Published seven years prior to the above issue, this November 1990 cover of Electronic Gaming Monthly almost buries its central image of a Super Mario World screenshot under an absolute mountain of coverlines. Plenty of exclamation marks are used to promote its content, but the overall tone of the text is quite restrained, largely relying on the use of game names to help attract readers to the cover. Though good luck picking them out from the paragraphs of dense text.
Good grief. This cover of Gamepro from July 1996 is such a mess. While it does follow the traditional magazine format of having a main central image, it bombards the reader with a veritable smorgasbord of promotions. All are fairly innocuously written, with a main focus on the number of reviews and previews, coupled with the most compelling games from the issue being used to sell the magazine off the cover. The trouble is, the sheer number of different fonts, random screenshots littered everywhere, and three different angles of text result in a cover upon which your eyes just don't know where to rest. It does make for an issue that feels exciting and packed full of stuff, but it's not particularly aesthetically pleasing.
This second example of a visually over-stimulating cover comes from February 1997. Again, it's a bit of a mess, with headlines and screenshots littered liberally around the main cover image depicting Killer Instinct Gold. As was the case with almost all Gamepro covers of the period, the number of "hot games" covered in the issue is highlighted as a main selling point, along with a selection of the most interesting game names. What strikes me as a contrast to the British magazines is that the coverlines are so matter-of-fact. There really isn't anything in the way of hype – it's all quite understated in some respects. Yes, it's very promotional, but it avoids the kind of outrageous questions and statements that dominated the covers of the magazine's transatlantic counterparts.

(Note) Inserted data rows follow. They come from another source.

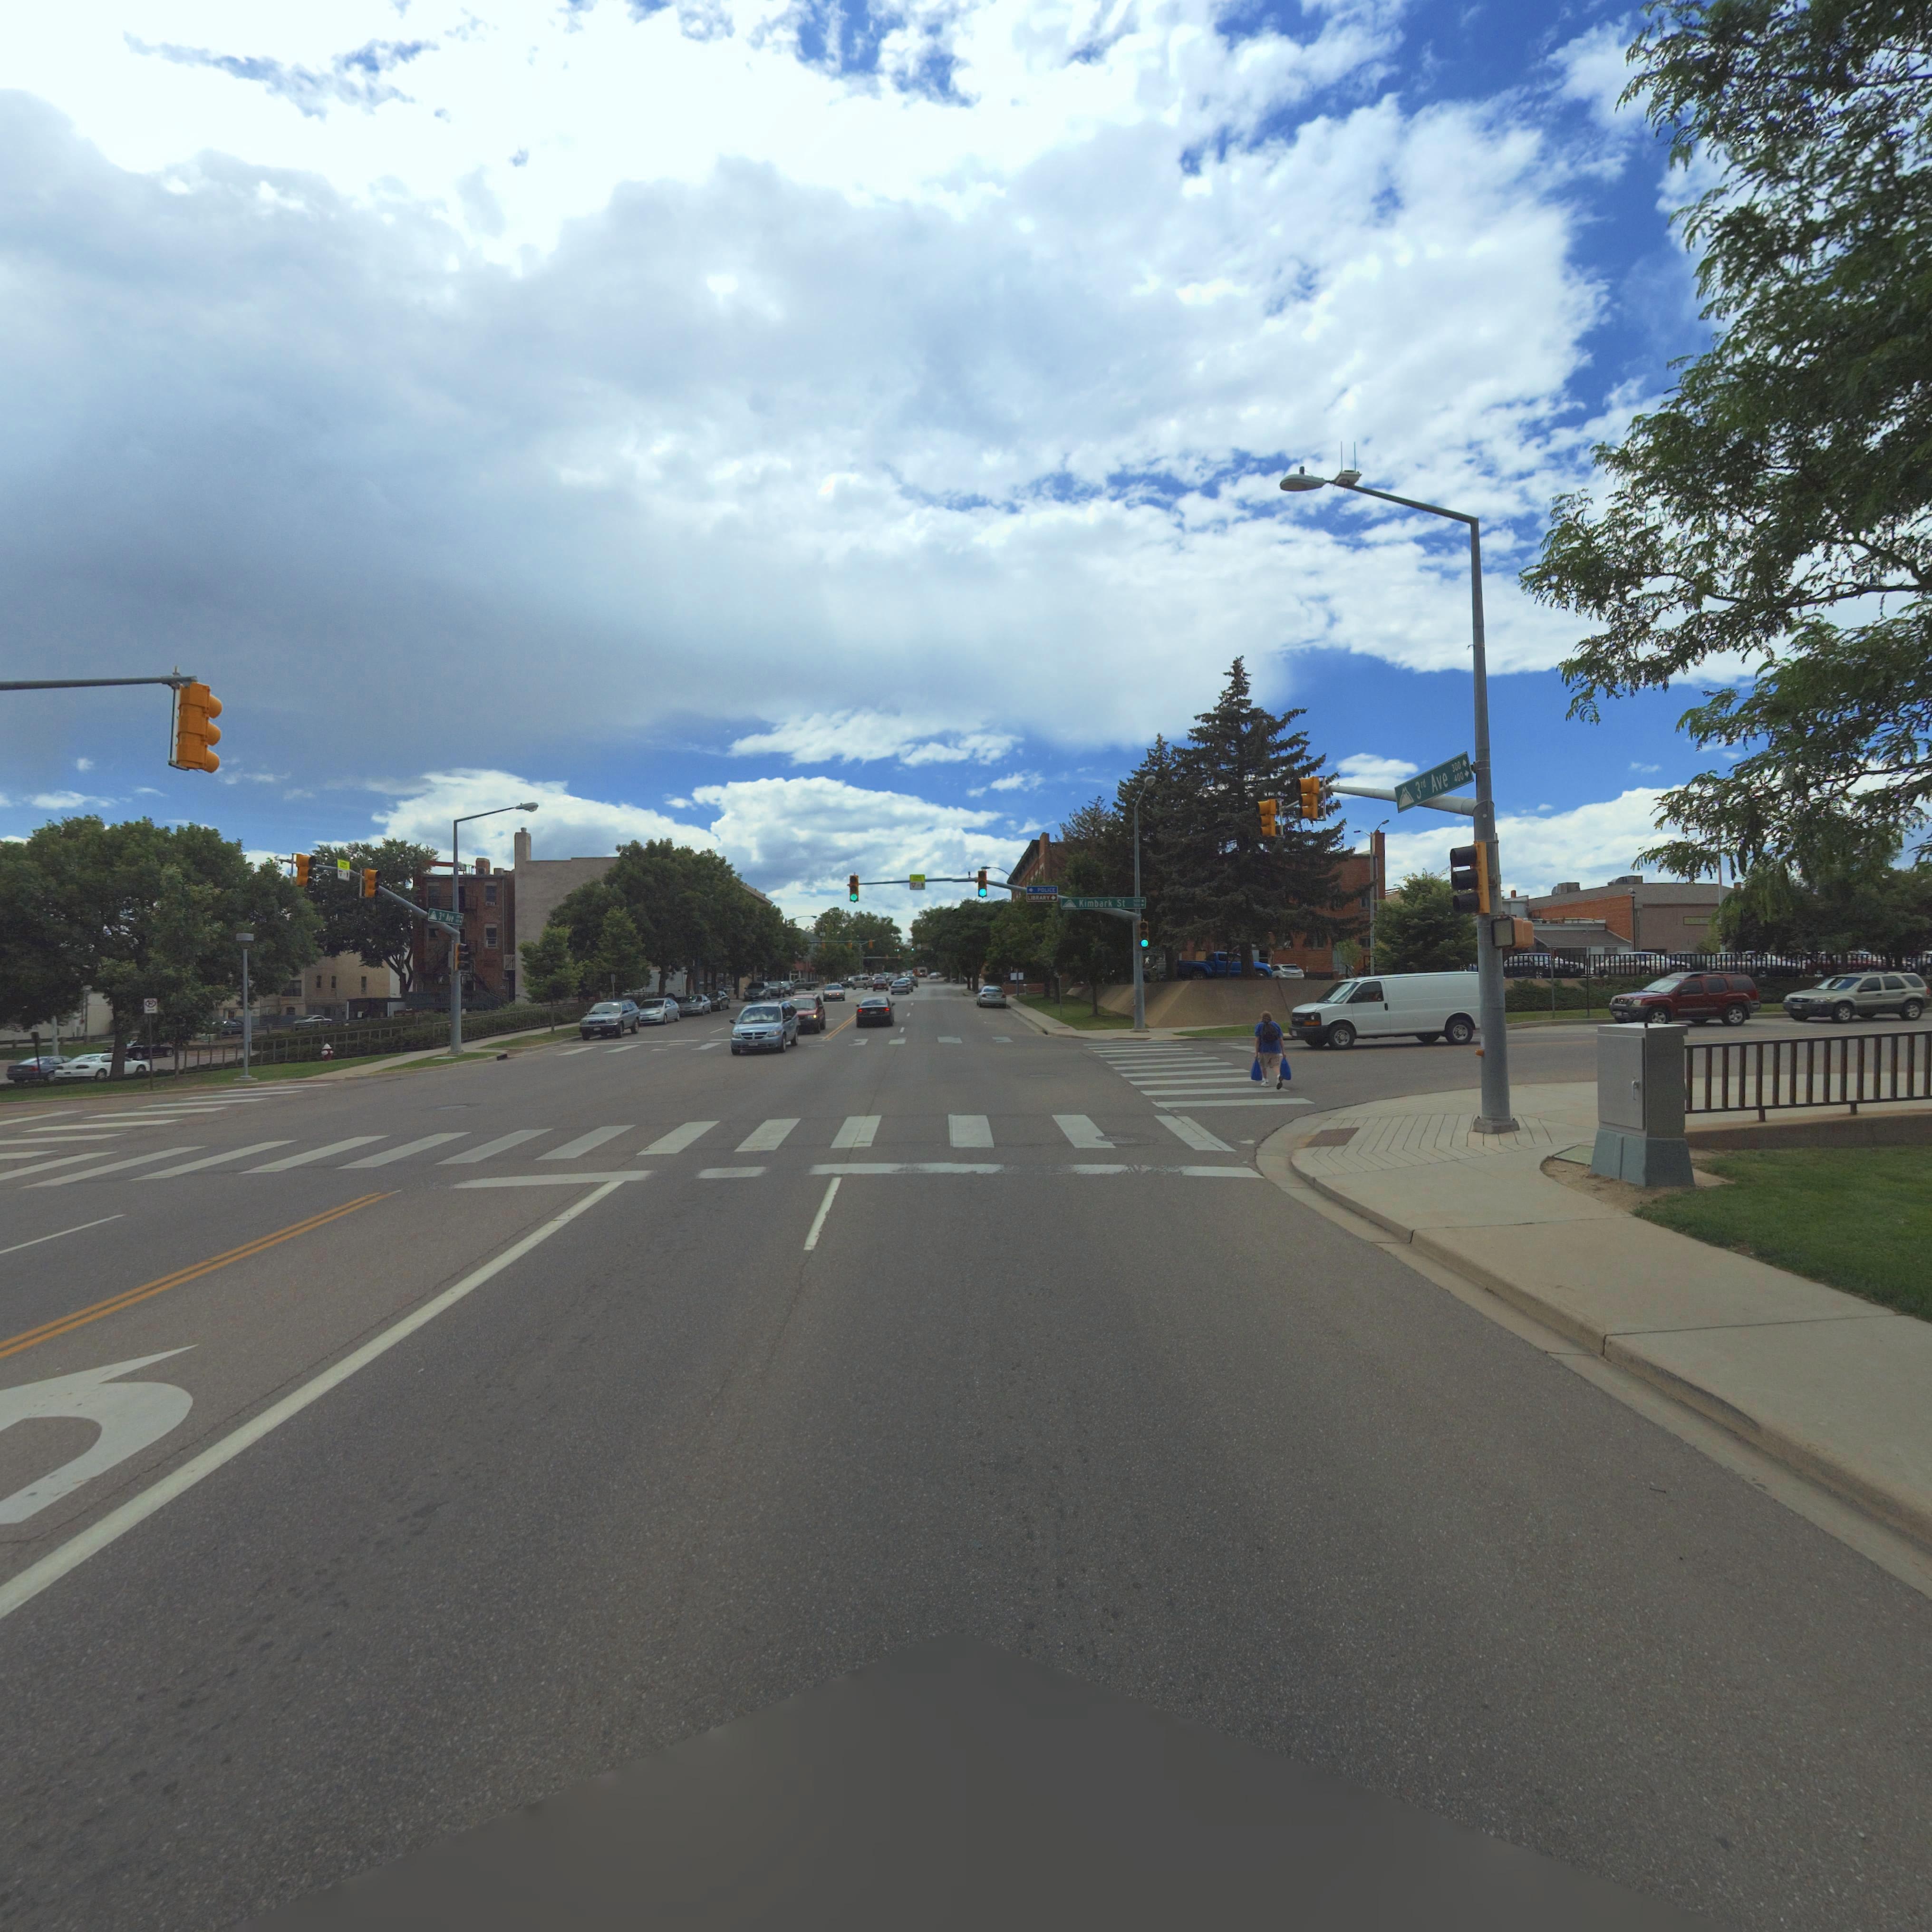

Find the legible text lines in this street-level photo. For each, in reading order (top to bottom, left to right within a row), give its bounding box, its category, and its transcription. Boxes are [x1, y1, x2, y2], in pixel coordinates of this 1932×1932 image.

[1451, 760, 1461, 773] StreetNumberRange: 300
[1454, 769, 1469, 782] StreetNumberRange: 400->
[1415, 772, 1448, 800] StreetName: 3rd Ave
[1079, 899, 1125, 907] StreetName: Kinbark St
[438, 911, 454, 922] StreetName: 3** Ave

I hope you've enjoyed this little insight to the hype and craziness that drove certain British magazines during the late 80s and early 90s. If you grew up in the US during the period, I very much doubt you'd have been exposed to the kind of over-the-top gaming rhetoric that graced their covers. American video games magazines were ultimately a lot more conservative in the way that they sold themselves. I looked at old issues of Nintendo Power hoping to see something sensational, but – perhaps rather unsurprisingly – I couldn’t find anything that pushed the promotional envelope. The same goes for other market-leading magazines of the period such as Diehard Game Fan, Game Informer, and CGW. All followed EGM and Gamepro's philosophies of heavy coverline usage combined with largely factual articulations.
I don't think that makes them any better or worse than British magazines – they simply represent a different kind of editorial gaming culture. One that was a little more restrained and measured than comparative British periodicals, which were generally far more enthusiastic and hyperbolic in their tone and style, and used pretty much every trick in the book to sell themselves to their readers. Yes, in many respects they were "clickbait", but they must have been doing something right – Mean Machines and Computer and Video Games were both best-sellers in their respective markets, and I'm sure that wasn't all down to their crazy coverlines.